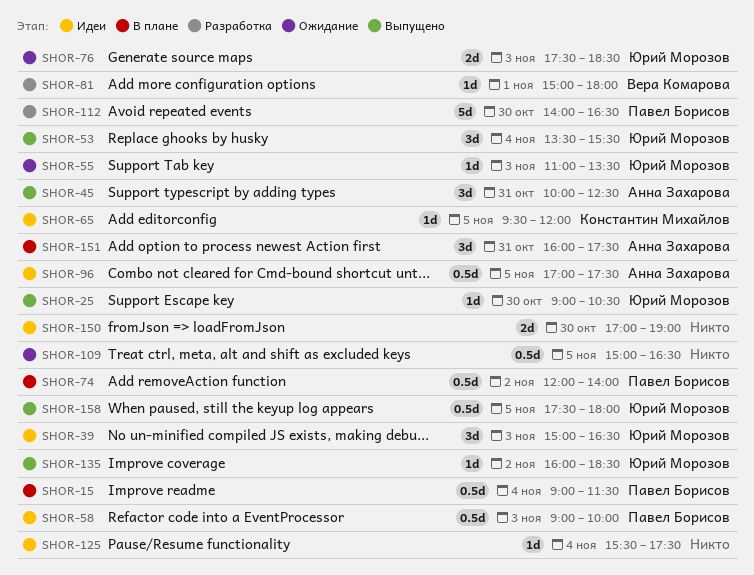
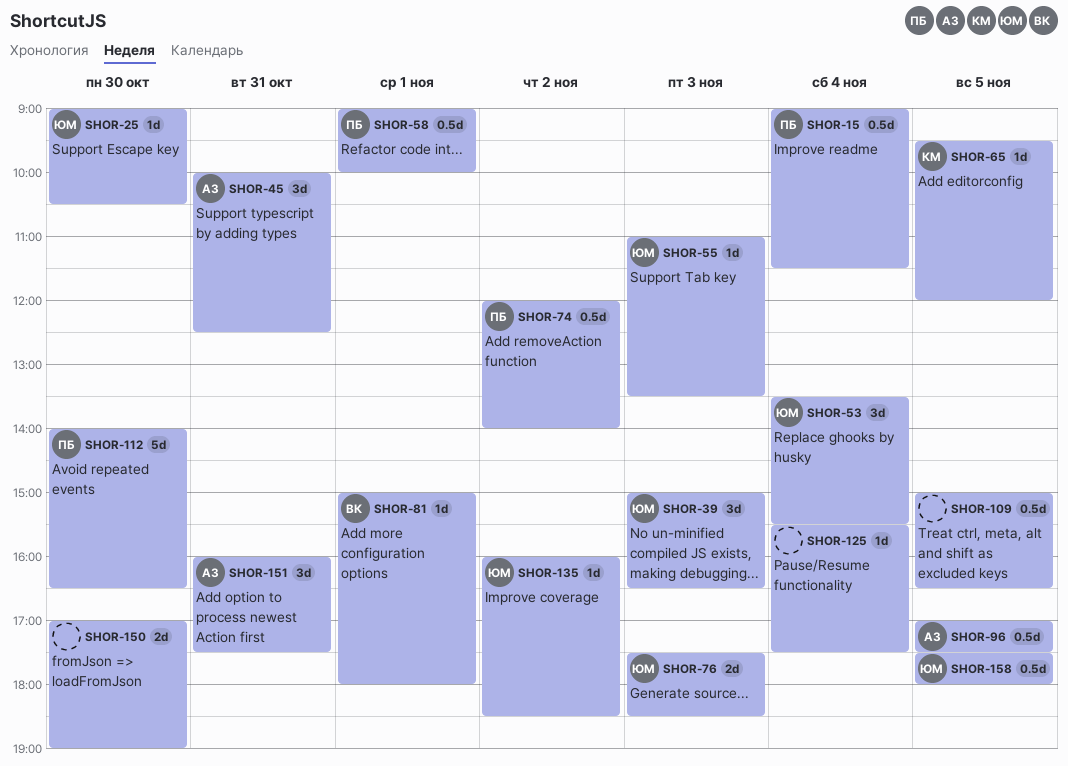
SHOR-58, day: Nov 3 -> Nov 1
□ □ □ □ □ □ □
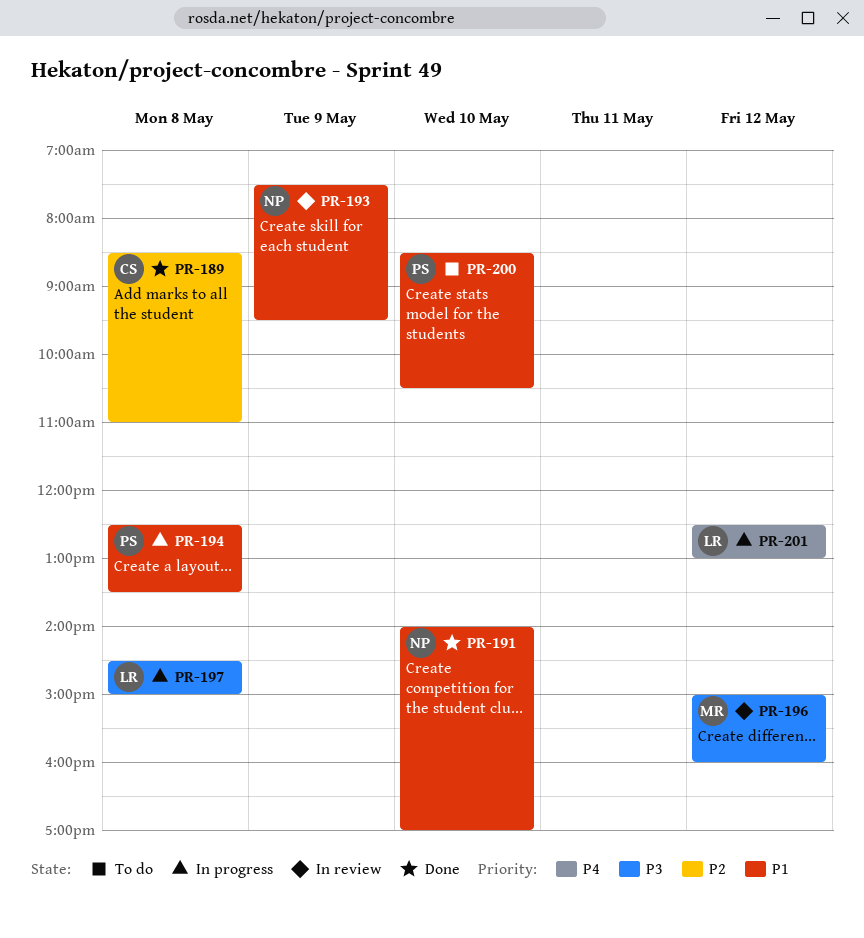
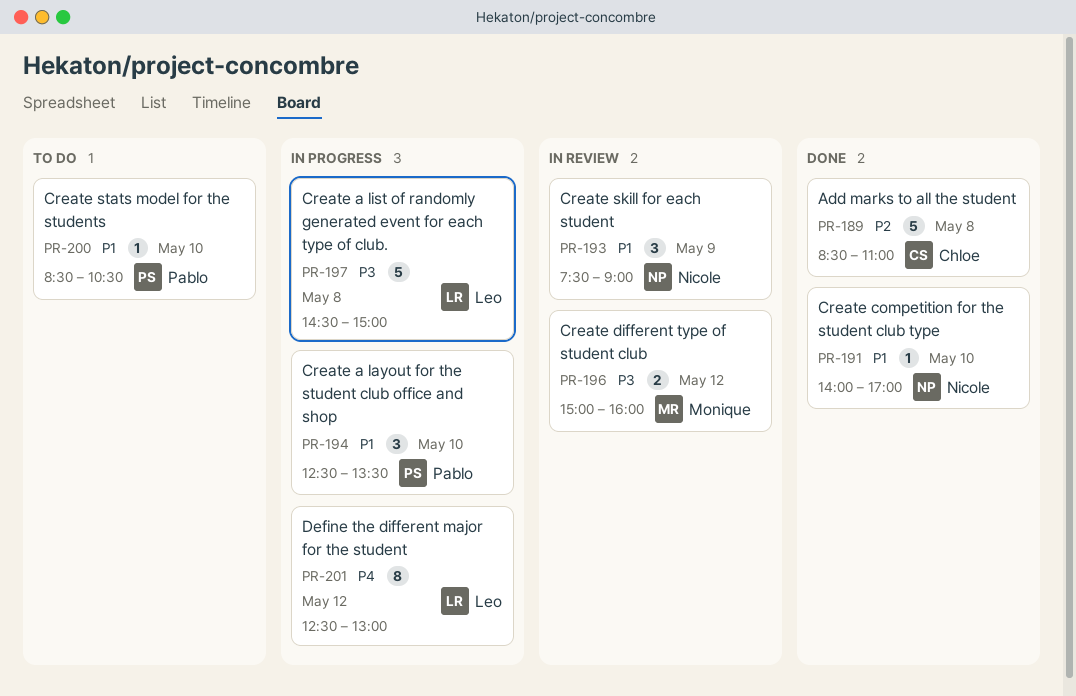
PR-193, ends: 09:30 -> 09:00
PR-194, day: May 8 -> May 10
□ □ □ □ □ □ □
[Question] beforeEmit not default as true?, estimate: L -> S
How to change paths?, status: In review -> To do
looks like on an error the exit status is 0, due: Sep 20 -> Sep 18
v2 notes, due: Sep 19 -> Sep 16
□ □ □ □ □ □ □
**Goal of the exercise:**
Search the records for the word "status" and copy every line where it occurs.

**Response area:**
How to change paths?, status: In review -> To do
looks like on an error the exit status is 0, due: Sep 20 -> Sep 18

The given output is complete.